AVAILABLE DATA:
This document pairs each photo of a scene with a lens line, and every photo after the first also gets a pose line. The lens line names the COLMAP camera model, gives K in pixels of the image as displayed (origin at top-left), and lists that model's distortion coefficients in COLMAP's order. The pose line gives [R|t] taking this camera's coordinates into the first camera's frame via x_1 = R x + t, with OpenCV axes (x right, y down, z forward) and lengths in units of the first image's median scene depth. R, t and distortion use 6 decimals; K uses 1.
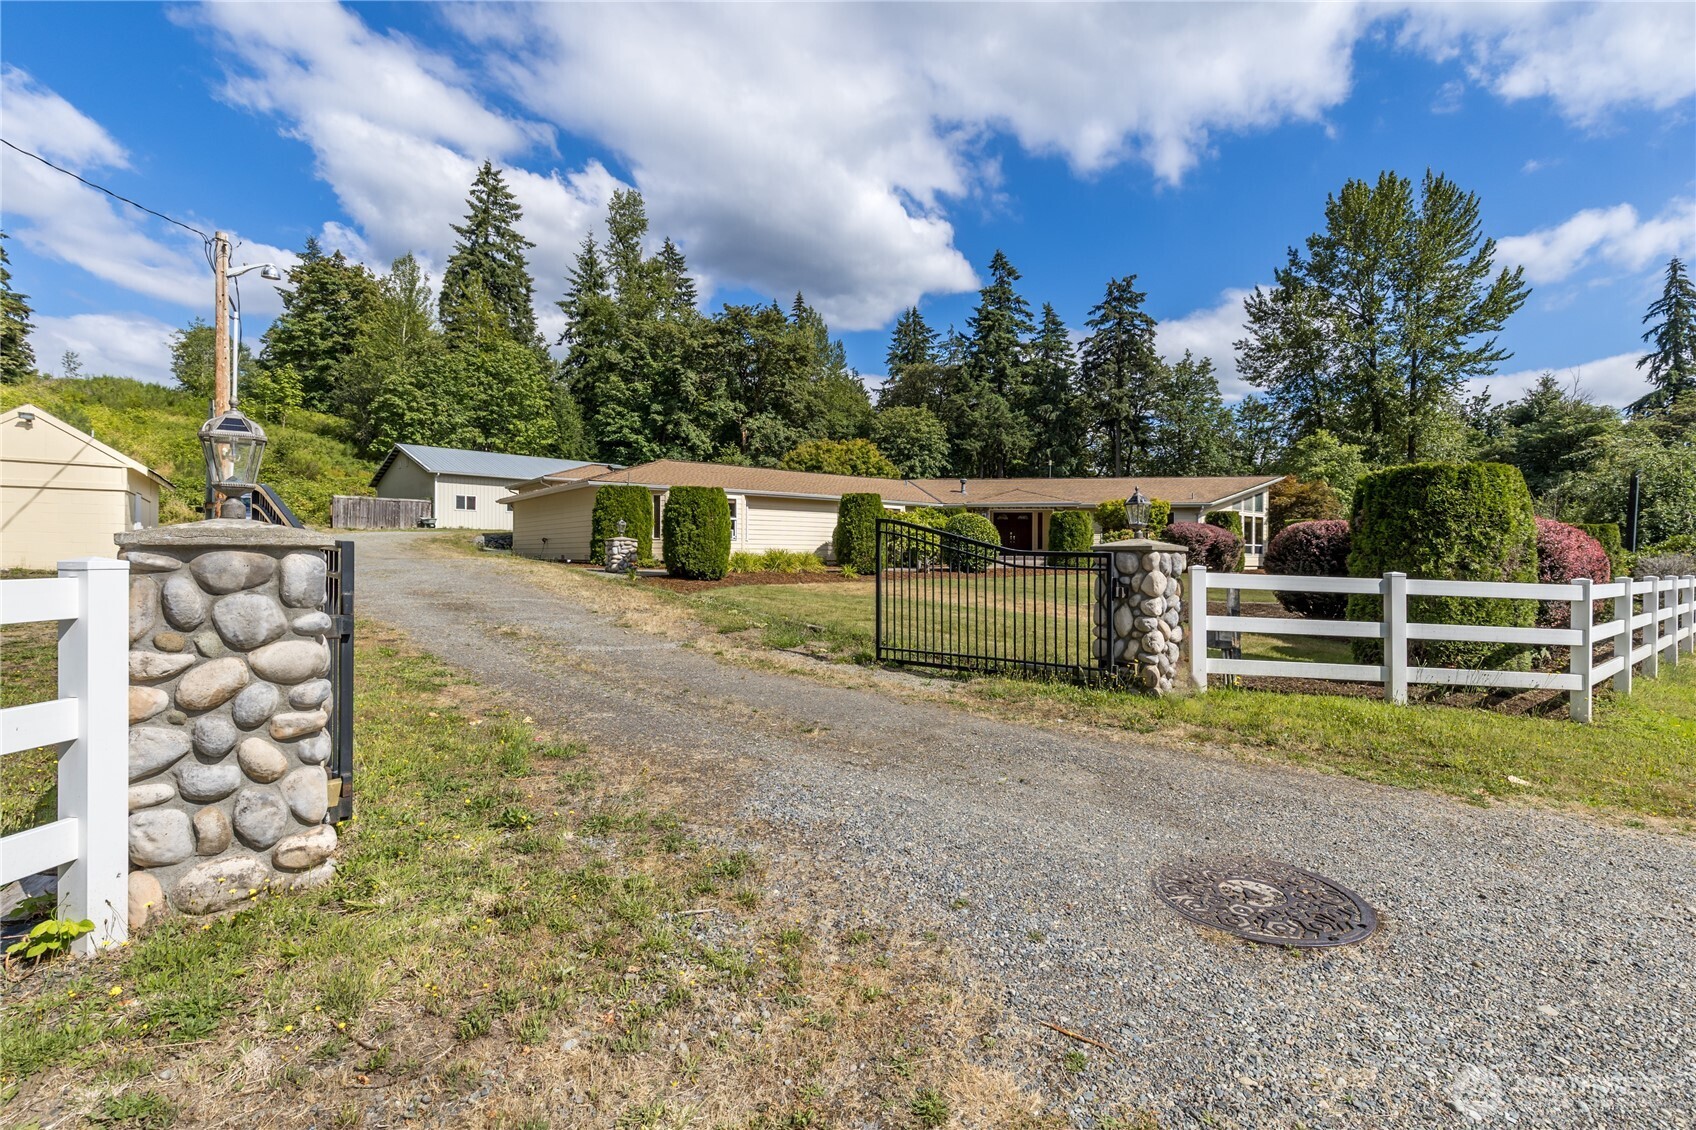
lens RADIAL K [[757.2, 0, 841.8], [0, 757.2, 554.1], [0, 0, 1]] dist [0.003442, 0.000305]
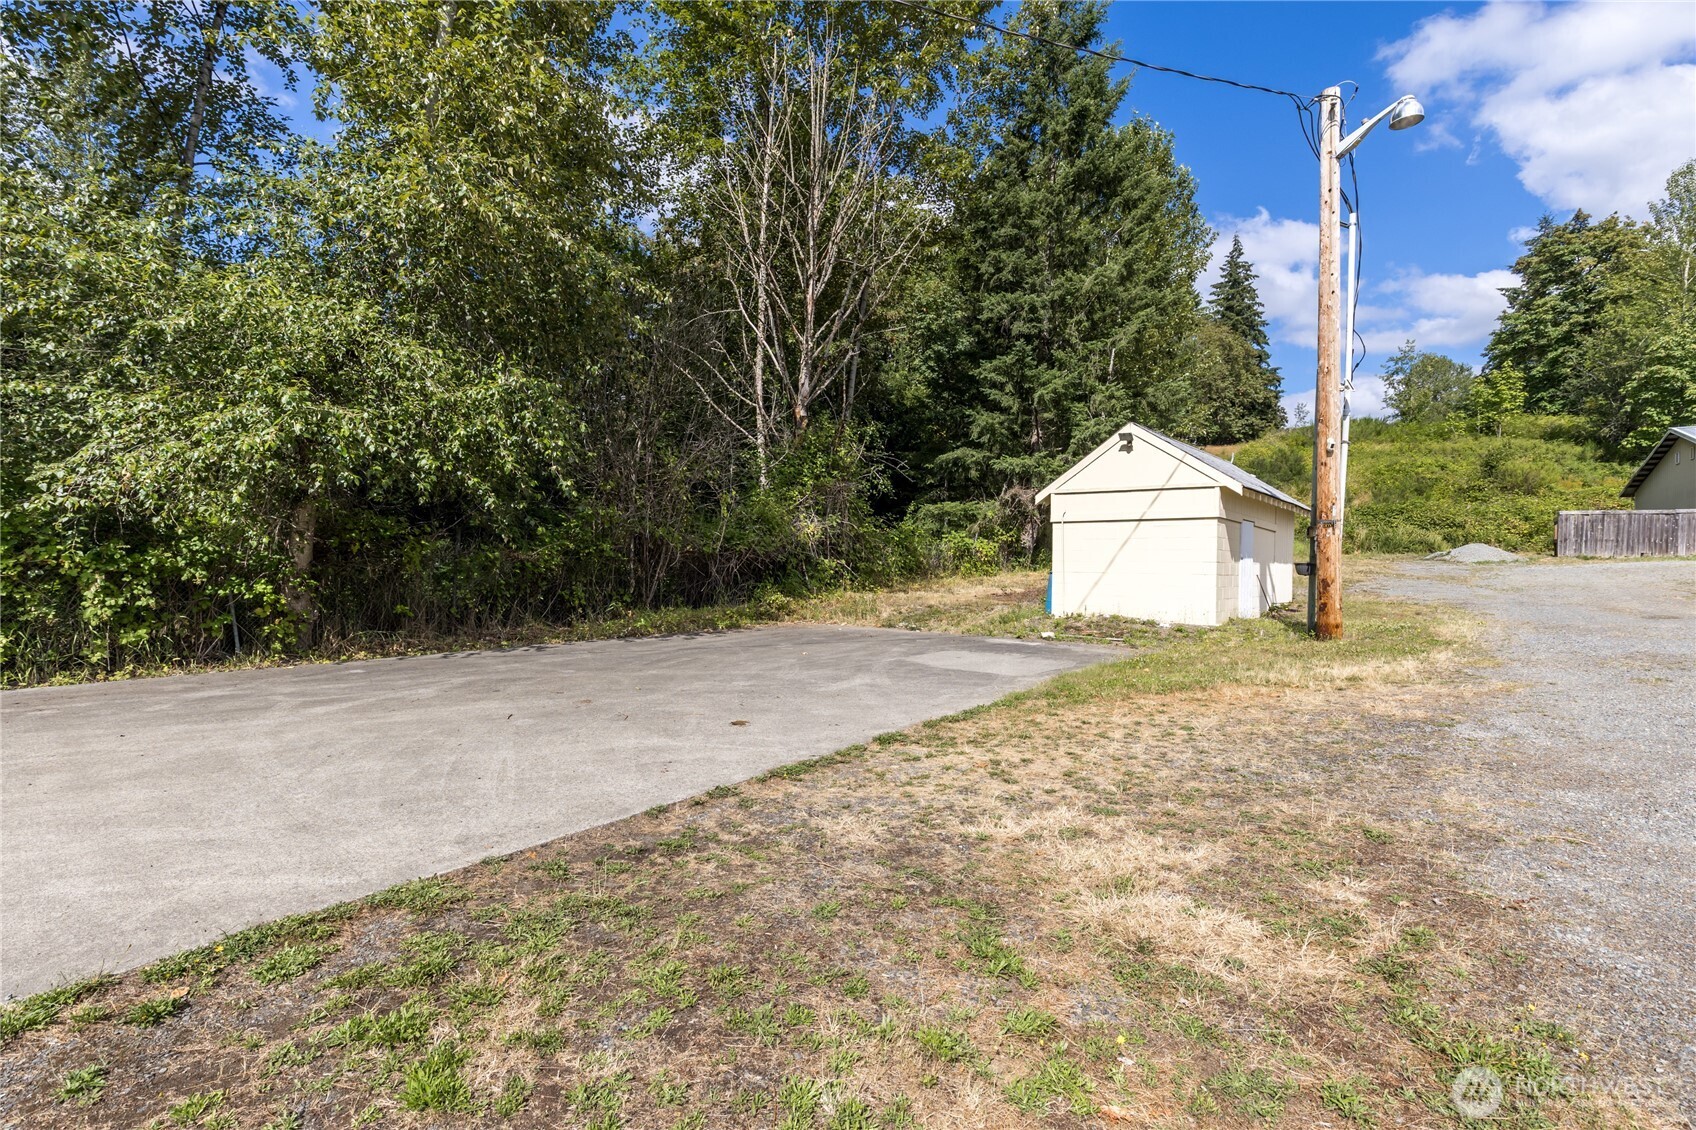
lens RADIAL K [[757.2, 0, 840.7], [0, 757.2, 570.1], [0, 0, 1]] dist [0.003442, 0.000305]
pose [[0.213166, 0.001562, -0.977015, -0.062091], [-0.016240, 0.999866, -0.001944, -0.005231], [0.976881, 0.016282, 0.213163, 0.101637]]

AIM OF THE TASK:
Render the data above as a CSV with two columns, input and output. Give one row for each item, with its text under input and its answer under output, each in a single quoted field with line breaks changed to spaces, and leave out the pictures.

RESULT OF THIS TASK:
input,output
"This document pairs each photo of a scene with a lens line, and every photo after the first also gets a pose line. The lens line names the COLMAP camera model, gives K in pixels of the image as displayed (origin at top-left), and lists that model's distortion coefficients in COLMAP's order. The pose line gives [R|t] taking this camera's coordinates into the first camera's frame via x_1 = R x + t, with OpenCV axes (x right, y down, z forward) and lengths in units of the first image's median scene depth. R, t and distortion use 6 decimals; K uses 1.","lens RADIAL K [[757.2, 0, 841.8], [0, 757.2, 554.1], [0, 0, 1]] dist [0.003442, 0.000305] lens RADIAL K [[757.2, 0, 840.7], [0, 757.2, 570.1], [0, 0, 1]] dist [0.003442, 0.000305] pose [[0.213166, 0.001562, -0.977015, -0.062091], [-0.016240, 0.999866, -0.001944, -0.005231], [0.976881, 0.016282, 0.213163, 0.101637]]"